Terék, was awarded the Hungarian Gold Cross of Merit in 2014 for “the arrangement and promotion of folk songs and folk music of the Tápió region, and for his music education and performing activities.”

During his visit to the Philippines next month he also intends to give a free recital of the tarogato, a traditional Hungarian woodwind instrument, to Filipino music students and the public as his contribution to the commemoration of the golden anniversary of diplomatic relations between the Philippines and Hungary this year.

In 2018, Terék visited the Philippines for the first time with his folk music band for a concert tour at the University of the Philippines, University of Santo Tomas, International School of Manila and De la Salle-College of Saint Benilde.
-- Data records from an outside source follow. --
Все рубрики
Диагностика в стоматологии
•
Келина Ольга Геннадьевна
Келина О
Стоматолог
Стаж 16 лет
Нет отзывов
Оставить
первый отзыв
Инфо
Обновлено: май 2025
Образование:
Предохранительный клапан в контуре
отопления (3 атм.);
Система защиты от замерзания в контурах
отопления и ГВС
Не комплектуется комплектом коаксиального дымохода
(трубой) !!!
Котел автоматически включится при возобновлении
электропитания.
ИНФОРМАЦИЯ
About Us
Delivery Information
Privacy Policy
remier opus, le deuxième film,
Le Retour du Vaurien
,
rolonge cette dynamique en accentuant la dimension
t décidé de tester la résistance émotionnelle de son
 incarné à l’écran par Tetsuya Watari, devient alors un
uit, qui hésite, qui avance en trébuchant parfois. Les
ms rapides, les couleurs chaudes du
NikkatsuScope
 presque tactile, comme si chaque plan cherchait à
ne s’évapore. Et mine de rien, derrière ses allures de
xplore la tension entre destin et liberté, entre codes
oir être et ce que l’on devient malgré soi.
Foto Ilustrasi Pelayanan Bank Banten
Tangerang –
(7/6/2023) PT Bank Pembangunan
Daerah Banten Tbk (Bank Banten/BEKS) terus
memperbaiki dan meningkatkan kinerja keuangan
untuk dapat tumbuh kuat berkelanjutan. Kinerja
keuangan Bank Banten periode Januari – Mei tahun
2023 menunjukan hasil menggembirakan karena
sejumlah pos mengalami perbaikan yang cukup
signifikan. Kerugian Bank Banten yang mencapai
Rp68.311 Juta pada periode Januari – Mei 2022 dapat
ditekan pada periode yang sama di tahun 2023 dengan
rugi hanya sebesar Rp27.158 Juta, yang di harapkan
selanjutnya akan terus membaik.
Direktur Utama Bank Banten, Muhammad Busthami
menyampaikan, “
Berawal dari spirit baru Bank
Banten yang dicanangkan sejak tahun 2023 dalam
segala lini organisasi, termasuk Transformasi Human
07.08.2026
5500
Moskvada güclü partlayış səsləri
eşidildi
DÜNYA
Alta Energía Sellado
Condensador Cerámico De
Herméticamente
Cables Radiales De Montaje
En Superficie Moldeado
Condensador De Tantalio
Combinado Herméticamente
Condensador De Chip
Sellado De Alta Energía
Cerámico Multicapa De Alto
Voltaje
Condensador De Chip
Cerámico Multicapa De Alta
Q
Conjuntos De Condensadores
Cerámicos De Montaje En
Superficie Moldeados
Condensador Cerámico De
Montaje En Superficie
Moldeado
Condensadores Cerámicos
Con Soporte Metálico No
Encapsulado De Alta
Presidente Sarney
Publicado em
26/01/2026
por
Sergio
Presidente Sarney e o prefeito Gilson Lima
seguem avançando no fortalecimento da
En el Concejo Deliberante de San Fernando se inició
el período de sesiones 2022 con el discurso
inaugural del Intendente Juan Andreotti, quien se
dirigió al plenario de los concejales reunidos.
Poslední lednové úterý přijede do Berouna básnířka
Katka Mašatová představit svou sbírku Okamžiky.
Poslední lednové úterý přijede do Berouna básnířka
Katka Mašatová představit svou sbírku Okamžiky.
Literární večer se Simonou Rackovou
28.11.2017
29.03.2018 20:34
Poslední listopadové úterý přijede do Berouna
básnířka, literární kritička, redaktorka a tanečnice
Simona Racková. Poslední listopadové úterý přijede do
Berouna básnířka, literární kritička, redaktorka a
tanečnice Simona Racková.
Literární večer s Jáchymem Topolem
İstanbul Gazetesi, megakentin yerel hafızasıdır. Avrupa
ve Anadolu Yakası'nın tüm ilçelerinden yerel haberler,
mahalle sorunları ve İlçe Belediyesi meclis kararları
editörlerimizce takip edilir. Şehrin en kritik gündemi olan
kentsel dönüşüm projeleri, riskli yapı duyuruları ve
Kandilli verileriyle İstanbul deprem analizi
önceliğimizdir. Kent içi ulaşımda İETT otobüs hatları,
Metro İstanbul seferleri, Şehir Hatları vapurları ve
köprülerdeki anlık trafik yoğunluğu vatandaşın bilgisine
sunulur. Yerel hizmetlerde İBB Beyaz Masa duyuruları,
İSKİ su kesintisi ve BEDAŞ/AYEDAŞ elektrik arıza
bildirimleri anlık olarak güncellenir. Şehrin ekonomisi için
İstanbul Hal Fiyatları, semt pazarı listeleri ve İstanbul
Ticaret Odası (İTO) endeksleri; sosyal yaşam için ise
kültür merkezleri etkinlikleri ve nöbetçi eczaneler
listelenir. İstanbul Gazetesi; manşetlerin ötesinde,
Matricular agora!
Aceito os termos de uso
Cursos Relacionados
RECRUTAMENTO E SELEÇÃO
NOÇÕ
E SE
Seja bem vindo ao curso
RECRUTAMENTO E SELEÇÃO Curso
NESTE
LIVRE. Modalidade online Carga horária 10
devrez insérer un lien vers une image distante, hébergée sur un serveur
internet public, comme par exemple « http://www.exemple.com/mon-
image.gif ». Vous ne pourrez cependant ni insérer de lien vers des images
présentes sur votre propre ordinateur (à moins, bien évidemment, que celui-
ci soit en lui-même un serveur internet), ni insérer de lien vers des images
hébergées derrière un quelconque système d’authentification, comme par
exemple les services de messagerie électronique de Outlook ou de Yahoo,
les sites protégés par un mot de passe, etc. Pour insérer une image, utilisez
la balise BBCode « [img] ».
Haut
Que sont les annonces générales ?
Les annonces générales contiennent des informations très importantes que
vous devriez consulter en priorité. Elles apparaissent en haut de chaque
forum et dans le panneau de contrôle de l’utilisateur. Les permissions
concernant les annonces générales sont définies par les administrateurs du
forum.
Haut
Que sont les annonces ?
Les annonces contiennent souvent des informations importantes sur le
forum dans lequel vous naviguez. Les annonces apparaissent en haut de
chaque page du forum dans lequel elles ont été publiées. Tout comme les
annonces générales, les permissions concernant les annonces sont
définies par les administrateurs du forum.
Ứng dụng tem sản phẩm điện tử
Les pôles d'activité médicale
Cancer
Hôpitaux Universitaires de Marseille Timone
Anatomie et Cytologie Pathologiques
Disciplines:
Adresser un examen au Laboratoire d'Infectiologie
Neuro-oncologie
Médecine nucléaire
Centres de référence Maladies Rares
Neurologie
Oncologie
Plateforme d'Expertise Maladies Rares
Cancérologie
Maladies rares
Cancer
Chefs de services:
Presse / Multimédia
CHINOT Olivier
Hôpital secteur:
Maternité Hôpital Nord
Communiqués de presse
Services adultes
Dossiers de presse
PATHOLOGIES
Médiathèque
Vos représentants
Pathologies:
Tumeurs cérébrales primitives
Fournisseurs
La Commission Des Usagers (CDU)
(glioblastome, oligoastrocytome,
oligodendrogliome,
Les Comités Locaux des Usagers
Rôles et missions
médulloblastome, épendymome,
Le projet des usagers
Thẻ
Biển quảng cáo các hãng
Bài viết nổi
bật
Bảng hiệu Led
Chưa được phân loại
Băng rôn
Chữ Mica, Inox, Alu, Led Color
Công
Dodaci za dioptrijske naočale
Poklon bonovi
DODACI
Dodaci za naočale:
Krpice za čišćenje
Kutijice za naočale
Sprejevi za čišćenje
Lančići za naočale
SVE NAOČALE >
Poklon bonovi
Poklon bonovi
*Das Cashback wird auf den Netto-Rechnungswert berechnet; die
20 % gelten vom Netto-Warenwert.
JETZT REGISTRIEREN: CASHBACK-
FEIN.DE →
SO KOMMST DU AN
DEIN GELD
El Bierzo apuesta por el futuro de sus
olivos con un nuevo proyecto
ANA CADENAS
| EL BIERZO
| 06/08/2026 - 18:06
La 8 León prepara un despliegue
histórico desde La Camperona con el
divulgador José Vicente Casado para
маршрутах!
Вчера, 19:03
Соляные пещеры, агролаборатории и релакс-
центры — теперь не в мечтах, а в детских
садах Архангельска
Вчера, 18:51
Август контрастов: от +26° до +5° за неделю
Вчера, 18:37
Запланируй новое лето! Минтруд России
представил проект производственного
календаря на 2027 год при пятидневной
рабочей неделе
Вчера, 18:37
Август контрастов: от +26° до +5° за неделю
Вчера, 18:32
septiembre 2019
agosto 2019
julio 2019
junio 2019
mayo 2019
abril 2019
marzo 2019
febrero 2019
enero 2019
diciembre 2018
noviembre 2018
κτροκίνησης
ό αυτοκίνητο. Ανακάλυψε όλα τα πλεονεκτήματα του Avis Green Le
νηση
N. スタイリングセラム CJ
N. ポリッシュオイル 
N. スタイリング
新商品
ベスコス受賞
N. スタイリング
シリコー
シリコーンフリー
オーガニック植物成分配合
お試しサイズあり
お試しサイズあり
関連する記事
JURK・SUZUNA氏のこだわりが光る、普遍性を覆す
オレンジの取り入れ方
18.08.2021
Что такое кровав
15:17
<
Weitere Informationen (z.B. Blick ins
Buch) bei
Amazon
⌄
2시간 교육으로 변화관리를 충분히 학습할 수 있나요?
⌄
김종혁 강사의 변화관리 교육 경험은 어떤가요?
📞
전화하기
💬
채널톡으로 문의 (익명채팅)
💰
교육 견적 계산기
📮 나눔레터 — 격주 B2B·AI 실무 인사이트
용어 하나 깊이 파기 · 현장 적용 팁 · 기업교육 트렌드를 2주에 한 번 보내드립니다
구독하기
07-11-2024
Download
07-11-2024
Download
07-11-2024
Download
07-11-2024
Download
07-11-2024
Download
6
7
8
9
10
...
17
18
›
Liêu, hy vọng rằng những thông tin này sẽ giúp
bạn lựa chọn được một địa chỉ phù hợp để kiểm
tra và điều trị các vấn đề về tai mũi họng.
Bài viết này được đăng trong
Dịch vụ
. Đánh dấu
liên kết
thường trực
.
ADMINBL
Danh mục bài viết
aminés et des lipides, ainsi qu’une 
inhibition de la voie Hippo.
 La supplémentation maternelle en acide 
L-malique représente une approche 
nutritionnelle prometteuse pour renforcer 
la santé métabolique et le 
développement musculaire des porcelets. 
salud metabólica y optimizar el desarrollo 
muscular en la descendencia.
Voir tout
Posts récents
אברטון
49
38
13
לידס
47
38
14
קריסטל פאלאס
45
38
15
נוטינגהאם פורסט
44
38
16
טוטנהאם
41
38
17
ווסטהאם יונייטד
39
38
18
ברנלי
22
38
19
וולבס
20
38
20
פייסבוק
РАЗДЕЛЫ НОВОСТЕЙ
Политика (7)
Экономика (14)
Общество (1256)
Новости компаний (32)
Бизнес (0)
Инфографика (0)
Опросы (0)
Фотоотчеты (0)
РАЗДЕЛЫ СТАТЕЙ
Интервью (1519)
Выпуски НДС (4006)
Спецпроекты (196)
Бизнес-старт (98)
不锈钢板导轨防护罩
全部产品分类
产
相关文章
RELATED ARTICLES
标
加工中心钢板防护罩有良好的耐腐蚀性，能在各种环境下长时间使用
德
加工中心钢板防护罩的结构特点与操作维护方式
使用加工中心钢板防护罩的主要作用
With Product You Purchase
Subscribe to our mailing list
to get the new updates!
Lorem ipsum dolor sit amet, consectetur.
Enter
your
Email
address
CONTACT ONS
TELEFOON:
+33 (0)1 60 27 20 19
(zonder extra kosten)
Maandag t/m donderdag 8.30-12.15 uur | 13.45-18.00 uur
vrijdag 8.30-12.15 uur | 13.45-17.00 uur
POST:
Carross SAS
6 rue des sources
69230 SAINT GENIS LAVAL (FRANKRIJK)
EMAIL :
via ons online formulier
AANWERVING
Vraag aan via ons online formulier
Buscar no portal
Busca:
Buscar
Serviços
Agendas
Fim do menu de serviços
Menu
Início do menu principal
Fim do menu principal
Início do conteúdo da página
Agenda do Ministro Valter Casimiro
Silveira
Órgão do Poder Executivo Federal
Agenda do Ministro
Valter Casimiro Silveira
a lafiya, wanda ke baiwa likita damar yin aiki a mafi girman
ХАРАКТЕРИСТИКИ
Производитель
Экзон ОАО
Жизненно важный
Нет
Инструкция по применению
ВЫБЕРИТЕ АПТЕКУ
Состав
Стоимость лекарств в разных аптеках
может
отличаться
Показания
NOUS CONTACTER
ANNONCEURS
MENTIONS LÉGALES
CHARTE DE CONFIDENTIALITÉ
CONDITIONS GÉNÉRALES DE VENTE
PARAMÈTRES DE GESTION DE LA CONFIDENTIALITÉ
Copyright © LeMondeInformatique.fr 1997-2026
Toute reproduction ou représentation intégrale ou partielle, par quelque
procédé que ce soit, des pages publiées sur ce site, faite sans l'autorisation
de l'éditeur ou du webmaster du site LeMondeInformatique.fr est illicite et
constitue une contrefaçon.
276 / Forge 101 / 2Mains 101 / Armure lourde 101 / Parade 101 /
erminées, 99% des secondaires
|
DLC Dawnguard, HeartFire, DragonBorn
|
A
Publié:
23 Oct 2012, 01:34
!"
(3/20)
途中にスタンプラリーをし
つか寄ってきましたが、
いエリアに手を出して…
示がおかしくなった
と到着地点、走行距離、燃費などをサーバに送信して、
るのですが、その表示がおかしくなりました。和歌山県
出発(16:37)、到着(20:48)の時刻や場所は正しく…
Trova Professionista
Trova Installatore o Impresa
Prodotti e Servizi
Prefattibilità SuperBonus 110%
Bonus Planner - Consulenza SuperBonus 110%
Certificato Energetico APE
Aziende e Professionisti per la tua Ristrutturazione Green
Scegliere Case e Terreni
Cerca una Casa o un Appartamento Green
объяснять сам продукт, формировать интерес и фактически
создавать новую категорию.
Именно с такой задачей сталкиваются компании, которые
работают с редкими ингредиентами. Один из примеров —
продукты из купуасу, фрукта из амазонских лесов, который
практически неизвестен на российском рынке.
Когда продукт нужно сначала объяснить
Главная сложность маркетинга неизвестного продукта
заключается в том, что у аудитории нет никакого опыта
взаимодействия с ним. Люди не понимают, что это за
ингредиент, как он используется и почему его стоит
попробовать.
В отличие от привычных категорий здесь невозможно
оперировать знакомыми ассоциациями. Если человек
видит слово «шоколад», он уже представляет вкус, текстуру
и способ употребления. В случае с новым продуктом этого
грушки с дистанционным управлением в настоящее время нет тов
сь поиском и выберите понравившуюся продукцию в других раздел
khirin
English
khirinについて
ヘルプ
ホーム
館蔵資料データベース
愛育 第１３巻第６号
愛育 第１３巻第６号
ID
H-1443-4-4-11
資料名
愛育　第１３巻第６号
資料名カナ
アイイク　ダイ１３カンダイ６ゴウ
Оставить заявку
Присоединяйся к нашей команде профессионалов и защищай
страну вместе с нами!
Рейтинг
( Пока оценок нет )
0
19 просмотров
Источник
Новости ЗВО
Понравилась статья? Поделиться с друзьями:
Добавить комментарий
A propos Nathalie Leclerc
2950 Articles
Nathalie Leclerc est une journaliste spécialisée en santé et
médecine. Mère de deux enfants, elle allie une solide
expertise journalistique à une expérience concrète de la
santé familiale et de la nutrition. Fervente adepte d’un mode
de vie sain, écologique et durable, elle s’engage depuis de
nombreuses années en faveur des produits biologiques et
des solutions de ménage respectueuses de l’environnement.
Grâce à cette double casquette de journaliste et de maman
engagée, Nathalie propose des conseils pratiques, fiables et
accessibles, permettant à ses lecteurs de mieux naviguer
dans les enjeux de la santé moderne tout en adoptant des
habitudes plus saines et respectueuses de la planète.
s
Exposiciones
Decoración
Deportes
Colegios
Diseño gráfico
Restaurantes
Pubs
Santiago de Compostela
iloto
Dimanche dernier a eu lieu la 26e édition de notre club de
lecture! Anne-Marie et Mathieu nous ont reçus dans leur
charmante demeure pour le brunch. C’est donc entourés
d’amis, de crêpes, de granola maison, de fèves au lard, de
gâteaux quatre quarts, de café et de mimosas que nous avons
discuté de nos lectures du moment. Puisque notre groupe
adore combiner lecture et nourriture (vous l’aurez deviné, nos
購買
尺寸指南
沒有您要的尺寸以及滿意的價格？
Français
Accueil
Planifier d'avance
In 2020, he returned alone for concerts at UP, University of San Carlos in Cebu and Ateneo de Davao University.

In 2017, at the request of the local government of Pest County in Hungary, Terék arranged more than a hundred folk songs collected by Zoltán Kodály from a total of nine settlements in the county – Dömsöd, Gomba, Gyón, ?rszentmiklós, Páty, Szigetszentmiklós, Tinnye, Tök and Váchartyán – and published a CD of them on the 50th anniversary of Kodály’s death that year.